Privacy: This is the one that Chris feels very passionately about. Leighton is a baby. But she won’t always be. She will grow up and have feelings and opinions on how she is represented on the internet. She has the right to control what is shared and what is kept private. Right now, she doesn’t have a voice and it is our responsibility as her parents to be that voice for her. She probably won’t want strangers watching a livestream of the first time she uses the big girl potty. She might not want photos documenting her cute little baby butt in the bathtub. She can’t tell us these things. So we have to err on the side of caution.
Mental Heath: I want to show her on social media. I want to so bad. But when I stop to think about my motivation behind why I want to do so, none of them are healthy. I want to show off my cute baby girl. Because, let me tell you, my girl is CUTE. I want other people to wish they had a baby girl that is as cute as my baby girl. I want to brag about her development and show off the ways that she is more advanced than other babies her age.
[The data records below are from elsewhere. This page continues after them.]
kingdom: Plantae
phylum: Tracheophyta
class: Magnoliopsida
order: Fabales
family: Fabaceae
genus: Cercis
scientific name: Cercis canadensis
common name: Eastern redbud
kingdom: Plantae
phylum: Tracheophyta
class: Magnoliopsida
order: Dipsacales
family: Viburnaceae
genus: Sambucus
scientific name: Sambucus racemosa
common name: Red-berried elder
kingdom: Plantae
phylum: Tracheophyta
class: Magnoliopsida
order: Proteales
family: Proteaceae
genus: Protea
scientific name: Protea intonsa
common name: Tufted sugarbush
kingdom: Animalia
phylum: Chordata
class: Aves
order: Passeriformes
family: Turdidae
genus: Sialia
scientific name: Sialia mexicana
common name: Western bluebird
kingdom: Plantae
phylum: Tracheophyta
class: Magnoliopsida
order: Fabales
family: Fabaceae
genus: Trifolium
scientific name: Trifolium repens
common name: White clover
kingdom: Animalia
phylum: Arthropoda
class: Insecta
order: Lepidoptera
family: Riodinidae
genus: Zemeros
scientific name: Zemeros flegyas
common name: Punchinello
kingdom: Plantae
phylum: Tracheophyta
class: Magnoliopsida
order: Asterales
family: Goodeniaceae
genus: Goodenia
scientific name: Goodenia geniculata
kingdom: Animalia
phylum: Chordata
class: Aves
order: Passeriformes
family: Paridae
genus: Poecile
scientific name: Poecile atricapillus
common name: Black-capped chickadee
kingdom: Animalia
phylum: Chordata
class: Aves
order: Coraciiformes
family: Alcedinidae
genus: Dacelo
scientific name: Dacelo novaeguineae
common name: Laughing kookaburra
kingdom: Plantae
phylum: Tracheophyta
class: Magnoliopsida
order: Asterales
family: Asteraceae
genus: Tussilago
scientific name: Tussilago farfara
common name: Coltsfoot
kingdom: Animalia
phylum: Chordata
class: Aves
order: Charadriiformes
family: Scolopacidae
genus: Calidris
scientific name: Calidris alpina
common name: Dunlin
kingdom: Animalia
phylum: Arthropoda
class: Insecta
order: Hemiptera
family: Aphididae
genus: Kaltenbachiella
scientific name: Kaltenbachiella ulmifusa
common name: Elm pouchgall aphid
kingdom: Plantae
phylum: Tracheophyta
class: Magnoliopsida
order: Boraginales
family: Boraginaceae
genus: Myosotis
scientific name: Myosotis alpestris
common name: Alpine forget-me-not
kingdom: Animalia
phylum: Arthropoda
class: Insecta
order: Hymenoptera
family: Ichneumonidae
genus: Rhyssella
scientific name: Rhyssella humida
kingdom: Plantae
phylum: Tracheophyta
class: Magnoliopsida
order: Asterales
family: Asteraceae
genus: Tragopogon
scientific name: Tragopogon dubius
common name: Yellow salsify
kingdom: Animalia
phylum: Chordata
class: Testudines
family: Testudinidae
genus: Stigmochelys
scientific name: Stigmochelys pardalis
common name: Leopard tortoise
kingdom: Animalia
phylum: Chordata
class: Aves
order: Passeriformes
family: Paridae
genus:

I choose to not show her face in order to keep me from myself. From my natural tendencies for competition. From my secret, dark pleasure in making other’s covet the perfect online life I have created for myself. I don’t want to go down that rabbit hole. When I stop to think of why I want to show Leighton on my personal account, I cannot think of a single reason that would benefit her, only me. That may change in the future, when I am less of a psycho crazy person. But, then again, maybe not. At least I am aware of the crazy I have inside me and am working every day to grow and be better. I have always worked hard to make sure that I am showing my authentic self on social media and if I showed Leighton at the forefront of my social media presence I don’t think that would continue.

All of this being said, we do have a private Instagram account for family and close friends to see pictures and updates on her development. We do this so that those who are close in spirit but physically far can watch her grow up. Even on this private account, however, we choose to be mindful of the fact that we are posting on behalf of someone else. We don’t speak using her voice in the captions and we try to think “would she be embarrassed for her friends to see this picture when she is 13?” so all naked bath time photos are kept off the internet and instead put into family photo albums at home! For now, we can document LC’s life in pictures for her <100 followers knowing she is safe and we are doing what we feel is best for now.